Written task
Every record that follows is to be copied exactly, with the pictures omitted.

Dataset entries
========================
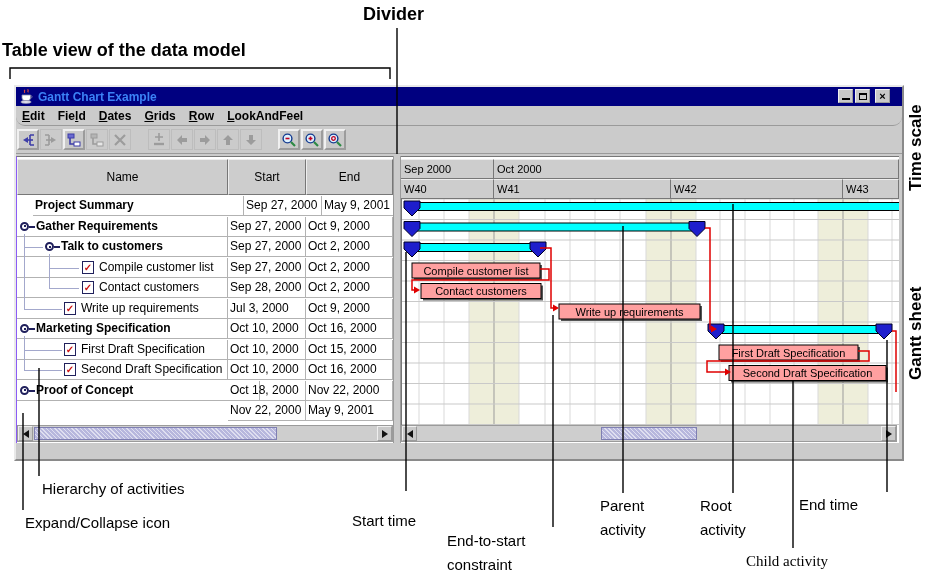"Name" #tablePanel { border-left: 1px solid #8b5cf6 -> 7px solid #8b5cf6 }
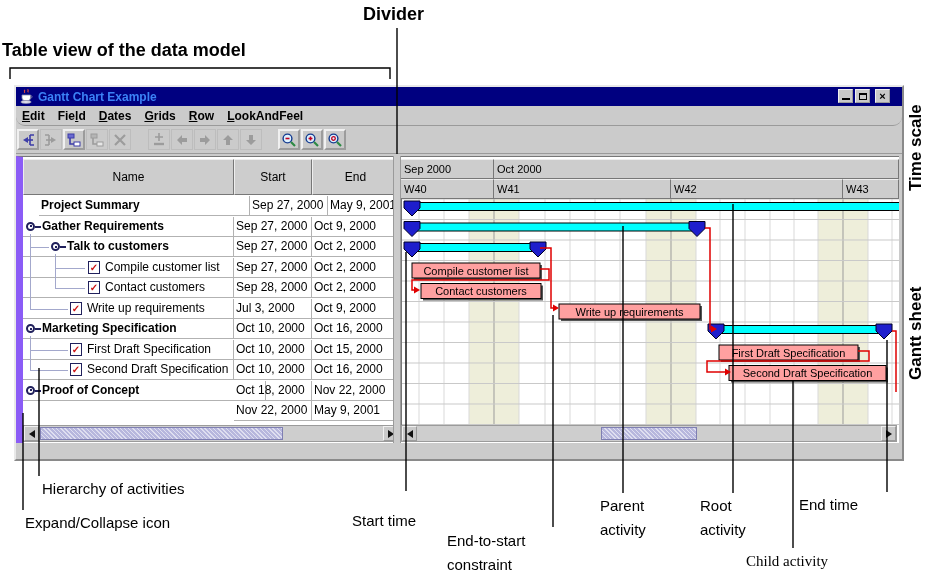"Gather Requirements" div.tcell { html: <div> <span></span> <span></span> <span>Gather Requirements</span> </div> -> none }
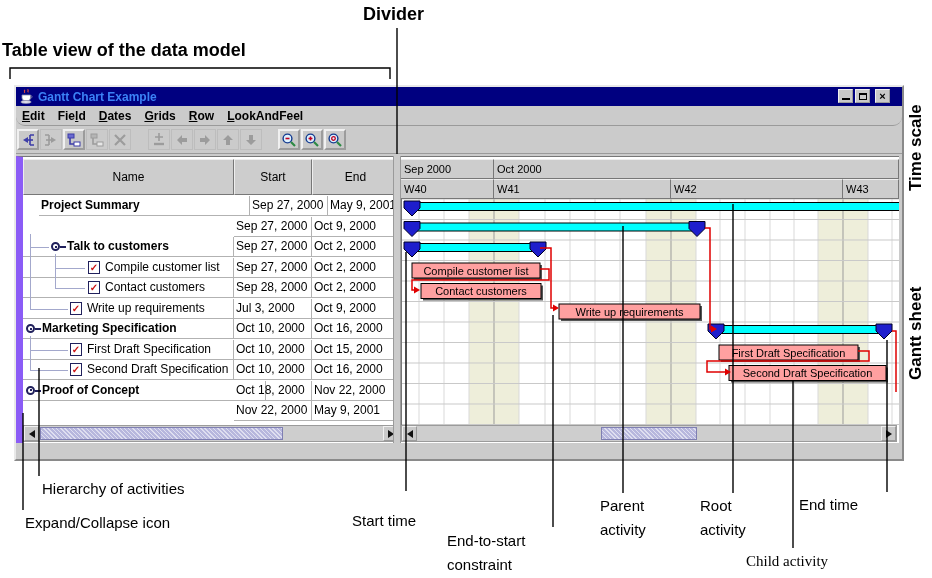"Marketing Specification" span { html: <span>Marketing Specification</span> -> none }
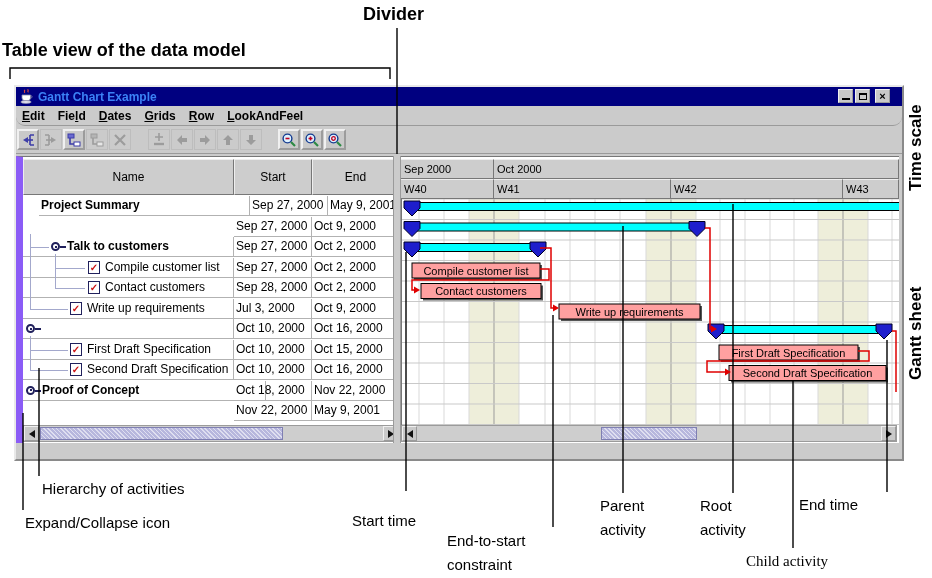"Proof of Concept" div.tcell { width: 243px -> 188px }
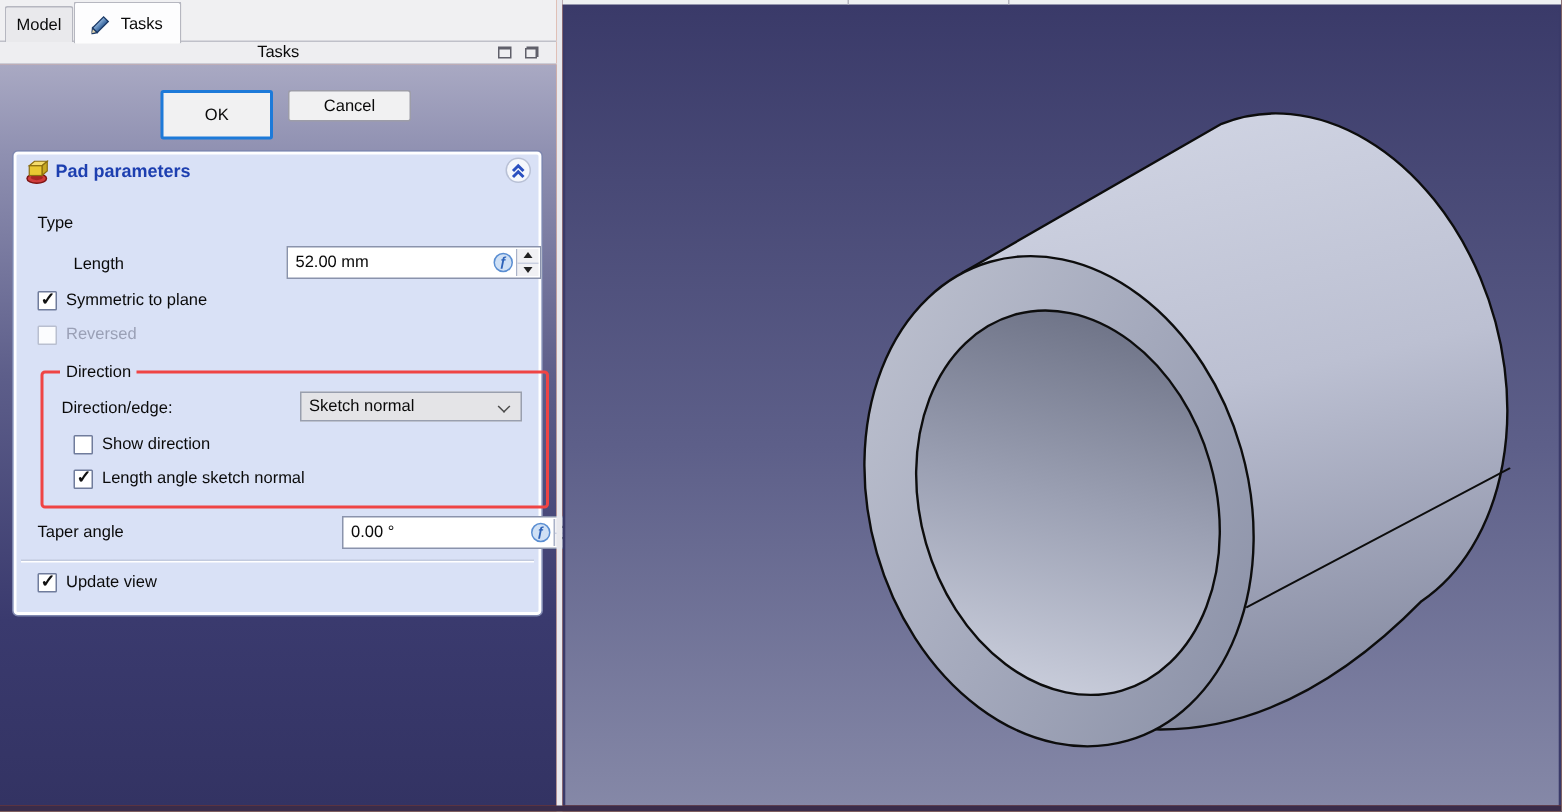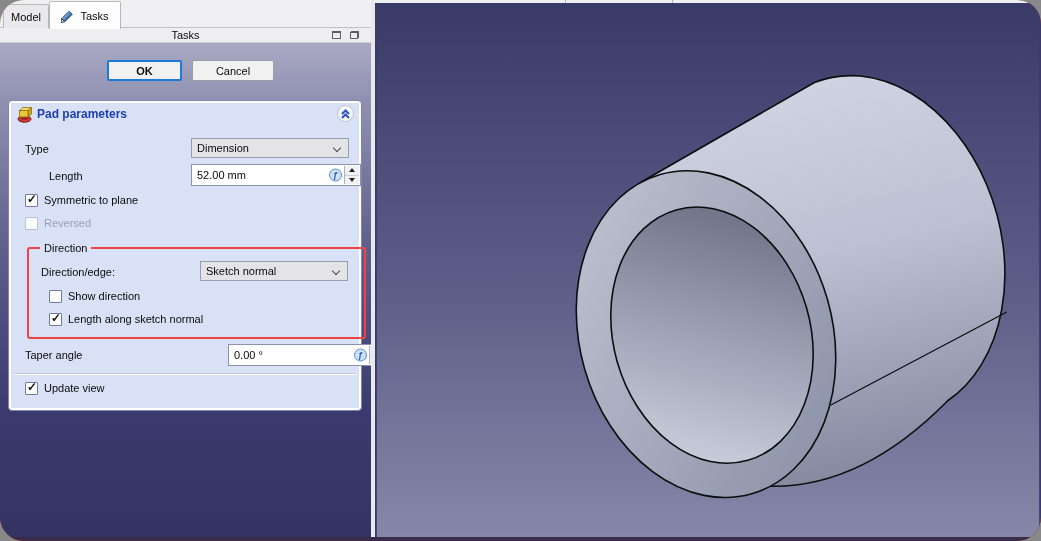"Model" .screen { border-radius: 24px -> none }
========================
Task solution
"Name" #tablePanel { border-left: 1px solid #8b5cf6 -> 7px solid #8b5cf6 }
"Gather Requirements" div.tcell { html: <div> <span></span> <span></span> <span>Gather Requirements</span> </div> -> none }
"Marketing Specification" span { html: <span>Marketing Specification</span> -> none }
"Proof of Concept" div.tcell { width: 243px -> 188px }
"Model" .screen { border-radius: 24px -> none }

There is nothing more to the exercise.